In my case, I parked the bike, put down the kickstand, and flopped my body forward onto the tank bag.. Sitting on my bike in the side of the road, feeling cold, wet, exhausted, and generally miserable, I went to sleep.

Or at least, what passed for sleep. I have no idea how long I was there, at least twenty minutes and no more then an hour. It was enough to keep me from completely loosing it though, and I did another 60 miles that night. Finally, when I started to see the first peaks of sun just after 4am, the rain started to let up some, and I decided that was all I could do. I pulled into a clearing at the side of the road, pitched the tent, and called it a night. I'd given up on making it to Tok that day, and although I was disappointed I wouldn't get to see Hogman, Norm and ShortguyonaBMW again, I needed some sleep.

The next day dawned warmer, clear with patchy sun.

It was still another 100 miles to get to Tok, and with a head full of rest and some warm air to dry out my soaked suit, I could really enjoy the ride again.

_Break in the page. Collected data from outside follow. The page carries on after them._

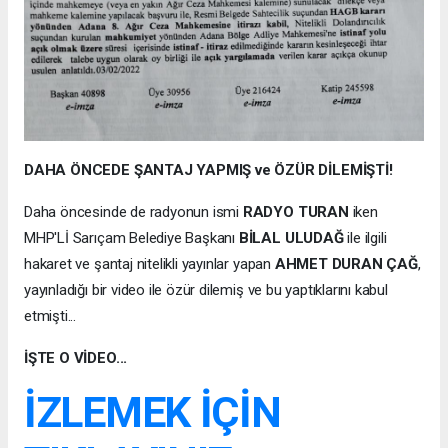
DAHA ÖNCEDE ŞANTAJ YAPMIŞ ve ÖZÜR DİLEMİŞTİ!
Daha öncesinde de radyonun ismi
RADYO TURAN
iken
MHP'Lİ Sarıçam Belediye Başkanı
BİLAL ULUDAĞ
ile ilgili
hakaret ve şantaj nitelikli yayınlar yapan
AHMET DURAN ÇAĞ
,
yayınladığı bir video ile özür dilemiş ve bu yaptıklarını kabul
etmişti...
İŞTE O VİDEO...
İZLEMEK İÇİN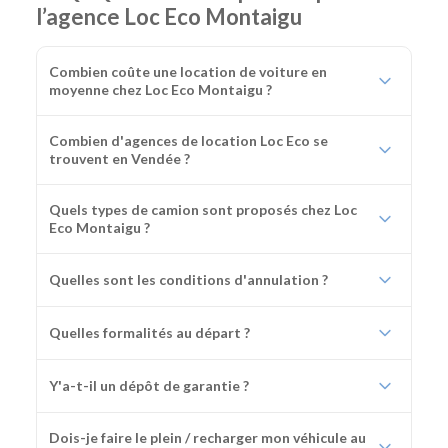
l’agence Loc Eco Montaigu
Combien coûte une location de voiture en
moyenne chez Loc Eco Montaigu ?
Combien d'agences de location Loc Eco se
trouvent en Vendée ?
Quels types de camion sont proposés chez Loc
Eco Montaigu ?
Quelles sont les conditions d'annulation ?
Quelles formalités au départ ?
Y'a-t-il un dépôt de garantie ?
Dois-je faire le plein / recharger mon véhicule au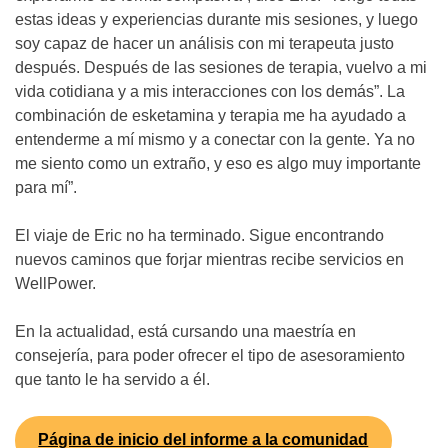
estas ideas y experiencias durante mis sesiones, y luego
soy capaz de hacer un análisis con mi terapeuta justo
después. Después de las sesiones de terapia, vuelvo a mi
vida cotidiana y a mis interacciones con los demás”. La
combinación de esketamina y terapia me ha ayudado a
entenderme a mí mismo y a conectar con la gente. Ya no
me siento como un extraño, y eso es algo muy importante
para mí”.
El viaje de Eric no ha terminado. Sigue encontrando
nuevos caminos que forjar mientras recibe servicios en
WellPower.
En la actualidad, está cursando una maestría en
consejería, para poder ofrecer el tipo de asesoramiento
que tanto le ha servido a él.
Página de inicio del informe a la comunidad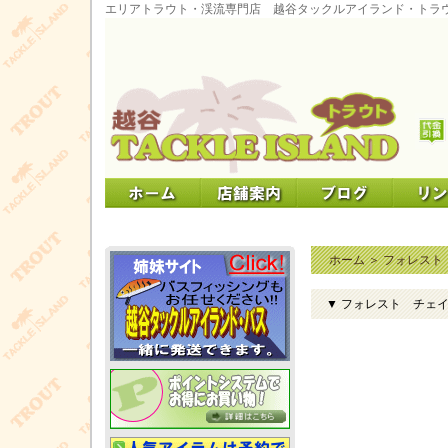
エリアトラウト・渓流専門店 越谷タックルアイランド・トラ
ホーム
＞
フォレスト
▼ フォレスト チェイ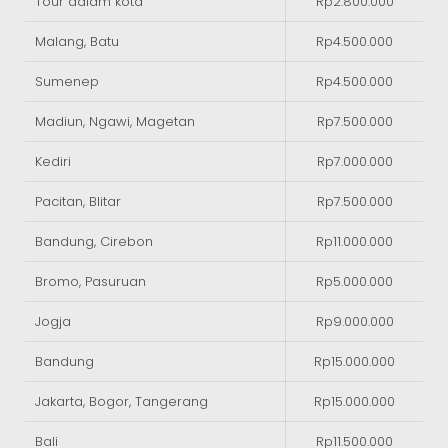
Tour dalam kota
Rp2.800.000
Malang, Batu
Rp4.500.000
Sumenep
Rp4.500.000
Madiun, Ngawi, Magetan
Rp7.500.000
Kediri
Rp7.000.000
Pacitan, Blitar
Rp7.500.000
Bandung, Cirebon
Rp11.000.000
Bromo, Pasuruan
Rp5.000.000
Jogja
Rp9.000.000
Bandung
Rp15.000.000
Jakarta, Bogor, Tangerang
Rp15.000.000
Bali
Rp11.500.000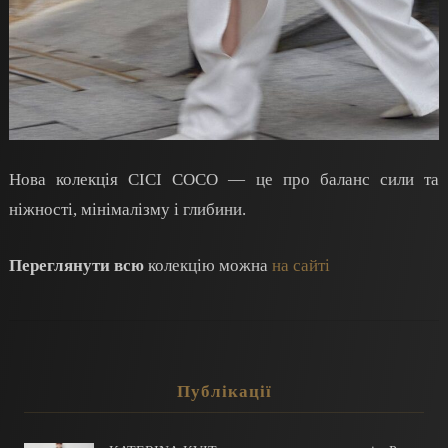
Нова колекція CICI COCO — це про баланс сили та
ніжності, мінімалізму і глибини.
Переглянути всю
колекцію можна
на сайті
Публікації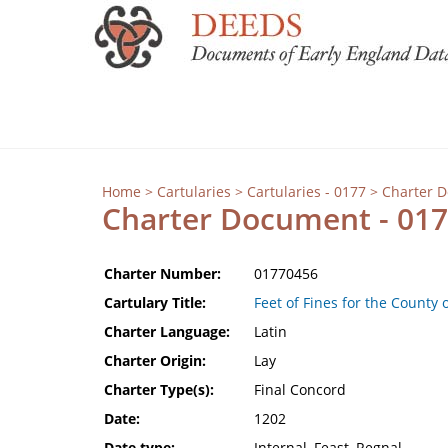
Home
>
Cartularies
>
Cartularies - 0177
> Charter 
Charter Document - 01
Charter Number:
01770456
Cartulary Title:
Feet of Fines for the County 
Charter Language:
Latin
Charter Origin:
Lay
Charter Type(s):
Final Concord
Date:
1202
Date type:
Internal, Feast, Regnal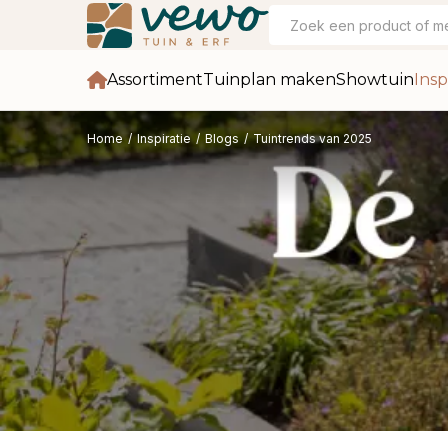
Assortiment
Tuinplan maken
Showtuin
Insp
Home
/
Inspiratie
/
Blogs
/
Tuintrends van 2025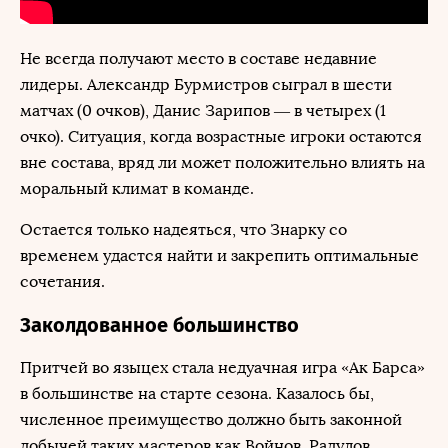
Не всегда получают место в составе недавние
лидеры. Александр Бурмистров сыграл в шести
матчах (0 очков), Данис Зарипов — в четырех (1
очко). Ситуация, когда возрастные игроки остаются
вне состава, вряд ли может положительно влиять на
моральный климат в команде.
Остается только надеяться, что Знарку со
временем удастся найти и закрепить оптимальные
сочетания.
Заколдованное большинство
Притчей во языцех стала недуачная игра «Ак Барса»
в большинстве на старте сезона. Казалось бы,
численное преимущество должно быть законной
добычей таких мастеров как Войнов, Радулов,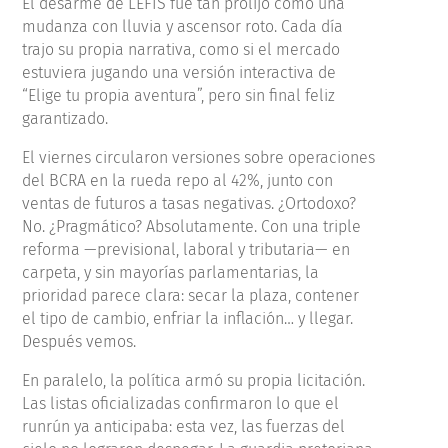
El desarme de LEFIS fue tan prolijo como una
mudanza con lluvia y ascensor roto. Cada día
trajo su propia narrativa, como si el mercado
estuviera jugando una versión interactiva de
“Elige tu propia aventura”, pero sin final feliz
garantizado.
El viernes circularon versiones sobre operaciones
del BCRA en la rueda repo al 42%, junto con
ventas de futuros a tasas negativas. ¿Ortodoxo?
No. ¿Pragmático? Absolutamente. Con una triple
reforma —previsional, laboral y tributaria— en
carpeta, y sin mayorías parlamentarias, la
prioridad parece clara: secar la plaza, contener
el tipo de cambio, enfriar la inflación… y llegar.
Después vemos.
En paralelo, la política armó su propia licitación.
Las listas oficializadas confirmaron lo que el
runrún ya anticipaba: esta vez, las fuerzas del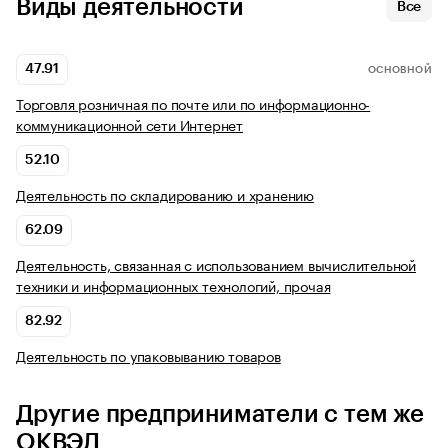
Виды деятельности
Все
47.91
ОСНОВНОЙ
Торговля розничная по почте или по информационно-
коммуникационной сети Интернет
52.10
Деятельность по складированию и хранению
62.09
Деятельность, связанная с использованием вычислительной
техники и информационных технологий, прочая
82.92
Деятельность по упаковыванию товаров
Другие предприниматели с тем же
ОКВЭД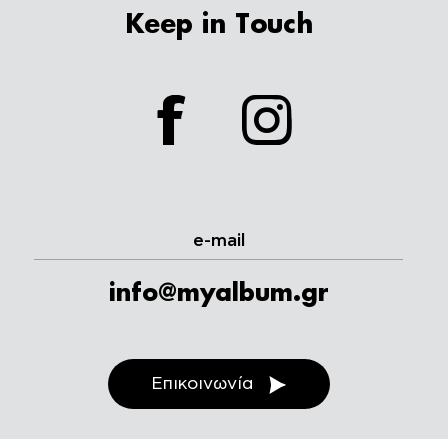
Keep in Touch
facebook
instagram
e-mail
info@myalbum.gr
Επικοινωνία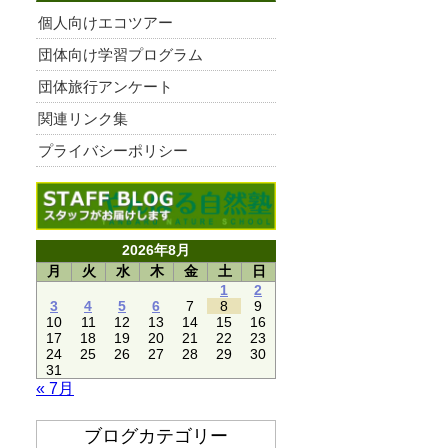
個人向けエコツアー
団体向け学習プログラム
団体旅行アンケート
関連リンク集
プライバシーポリシー
2026年8月
月
火
水
木
金
土
日
1
2
3
4
5
6
7
8
9
10
11
12
13
14
15
16
17
18
19
20
21
22
23
24
25
26
27
28
29
30
31
« 7月
ブログカテゴリー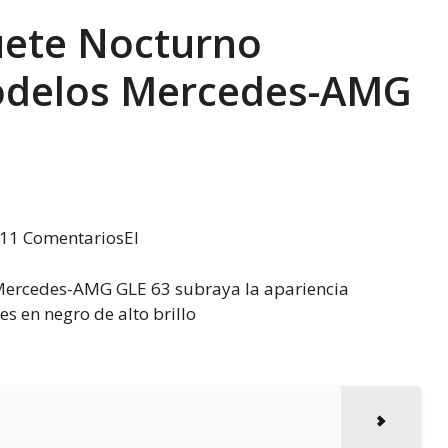
uete Nocturno
modelos Mercedes-AMG
S11 ComentariosEl
Mercedes-AMG GLE 63 subraya la apariencia
s en negro de alto brillo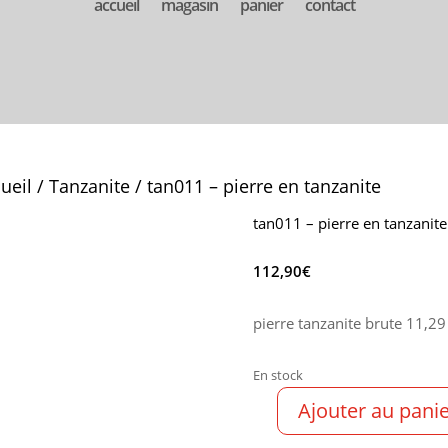
accueil
magasin
panier
contact
ueil
/
Tanzanite
/ tan011 – pierre en tanzanite
tan011 – pierre en tanzanite
112,90
€
pierre tanzanite brute 11,2
En stock
Ajouter au pani
quantité
de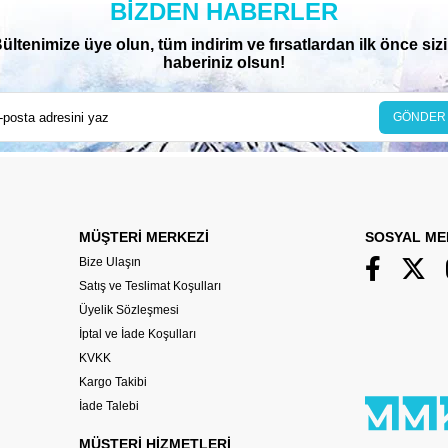
BIZDEN HABERLER
ültenimize üye olun, tüm indirim ve fırsatlardan ilk önce siz
haberiniz olsun!
GÖNDER
MÜŞTERİ MERKEZİ
SOSYAL ME
Bize Ulaşın
Satış ve Teslimat Koşulları
Üyelik Sözleşmesi
İptal ve İade Koşulları
KVKK
Kargo Takibi
İade Talebi
MÜŞTERİ HİZMETLERİ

Tok was the same as I remembered it when I passed through on my way up to Anchorage. A little oasis of flatness and straight boring roads in the middle of mountains. I turned right, heading Southeast down the Alcan to where the highway going up to Dawson City eventually turned off.

There was some construction on the way, a lot of mud on the road, which would turn into dust. They tried to keep the dust down by watering down the road, but it wasn't enough to actually wash the crap off. So while it kept the dust down, it also made it slick as hell. I locked the back tire a couple times under what I thought was pretty normal braking.

I got to the Taylor highway a couple hours later, and turned around to go north.

If you look on google maps, at first glance it appears that there's only one main road going into Mainland Alaska from Canada; the Alcan Highway. But zoom in a lot, and go a couple hundred miles north, and you'll see that there's another route into Canada, a much longer way on far less developed roads. On the Alaska side, it's called the Taylor Highway. In Canada, it's named "The Top o' the World Highway". I'd taken the Alcan up, and given how I hate backtracking, this was the way I was going back.

What does this 400-something mile detour get me? Pretty scenery, for the most part.

I can't remember exactly what the weather was like. At some point, I stopped to either take off my suit liner, or put it back on, I can't remember. Either way, no matter where you looked, the hills made you feel small.

Again, more evidence of recent fires.

And what a beautiful drive it was, winding casually through the hills.

Some places I passed through, entire hills were brilliantly purple, sometimes as far as you could see. Alternating patches of magenta and green marching off to the horizon.

The road was paved for most of the way, but the farther north I went, the more frequent the construction or patches of gravel were. Eventually the pavement ran out completely, giving way to mostly decent clay, although there were a lot of sections where it was fresh and loose gravel that were a bitch sketchy.

And the road just marched on and on, over an endless line of hills.

That's it for this post, hopefully my next one will be soon.

1 comment:

  1. Just started reading your blog. It's pretty awesome how you dropped everything & decided to take this trip.